Nonsense. Though we conventionally talk about the “right to abortion”, what women actually have - like all persons before the law have - is a right to control their bodies, and to equal enjoyment of the protections and liberties of the Constitution. This is the language explicitly used in the Roe decision, and since. Abortion is just a means of securing and exercising the general rights women already have. If those general liberty rights are compromised by some other condition impinging only upon women - like, say, having an unwanted fetus hanging half-in and half-out of their vaginas - those women have a perfect right to take action to regain their liberty and end its constraint by unwanted outside forces. If such action requires an abortion, they are entitled to an abortion. If it requires a procedure precisely identical to an abortion except that Jerry Falwell’s lawyers want to call it something else, then they’re entitled to that as well, whether or not you call it an abortion. “Proving” that ID&X is not abortion (because some women with full-grown fetuses inside their bodies aren’t really, you know, pregnant) is neither here nor there. The fundamental liberty right all women enjoy has nothing to do with whether their means of protecting and regaining their liberty is abortion or not; whatever they need to protect rights that they are entitled to is itself justified, whether it is abortion or something else.

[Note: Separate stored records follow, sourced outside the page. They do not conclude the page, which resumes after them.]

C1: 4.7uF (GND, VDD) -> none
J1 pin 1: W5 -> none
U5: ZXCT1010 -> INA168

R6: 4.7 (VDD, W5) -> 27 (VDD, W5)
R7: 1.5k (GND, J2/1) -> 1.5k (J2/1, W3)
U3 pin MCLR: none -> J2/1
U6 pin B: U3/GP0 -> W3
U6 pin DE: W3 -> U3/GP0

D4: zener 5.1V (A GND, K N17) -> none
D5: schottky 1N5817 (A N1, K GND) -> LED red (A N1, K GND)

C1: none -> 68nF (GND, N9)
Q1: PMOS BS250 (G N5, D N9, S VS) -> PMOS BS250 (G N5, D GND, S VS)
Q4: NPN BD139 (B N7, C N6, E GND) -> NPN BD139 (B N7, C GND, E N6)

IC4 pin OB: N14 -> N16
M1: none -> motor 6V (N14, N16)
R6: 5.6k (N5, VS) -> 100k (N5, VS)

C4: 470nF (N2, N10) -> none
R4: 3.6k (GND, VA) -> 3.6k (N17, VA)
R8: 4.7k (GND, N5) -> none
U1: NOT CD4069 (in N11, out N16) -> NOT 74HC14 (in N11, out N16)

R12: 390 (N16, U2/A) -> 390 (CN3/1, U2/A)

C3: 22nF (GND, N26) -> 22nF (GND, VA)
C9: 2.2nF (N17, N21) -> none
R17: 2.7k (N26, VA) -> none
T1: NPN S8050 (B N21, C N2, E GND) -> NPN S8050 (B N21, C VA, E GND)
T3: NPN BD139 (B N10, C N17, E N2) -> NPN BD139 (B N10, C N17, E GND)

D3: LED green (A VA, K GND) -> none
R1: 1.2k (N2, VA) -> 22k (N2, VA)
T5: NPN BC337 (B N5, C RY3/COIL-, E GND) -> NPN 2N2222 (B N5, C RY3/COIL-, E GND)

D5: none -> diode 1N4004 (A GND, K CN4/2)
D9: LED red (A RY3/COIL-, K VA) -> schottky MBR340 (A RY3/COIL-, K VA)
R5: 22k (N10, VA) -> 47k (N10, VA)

This would be criminal idiocy in any lawyer not affiliated with the “pro-life” movement. By their standards, it’s just typical confusion and ignorance. As for Stanek, no one expects better of her, and she rarely disappoints. In this case, she mischaracterizes the definition of pregnancy used by the reality-based community, derives from her false definition a “logical” conclusion about non-pregnancy that doesn’t even pass the laugh test let alone correspond to reality, and from that attempts to vacate the central holding in Roe (at least in respect of ID&X) by assuming that having a right to abortion precludes having the right to any other procedure that serves the same Constitutional ends without being abortion. This is dumbness piled upon ignorance - in other words, an ordinary day on the right wing - but tiresome for all that. We can only hope the newly-stacked Court has enough self-respect to rise above it.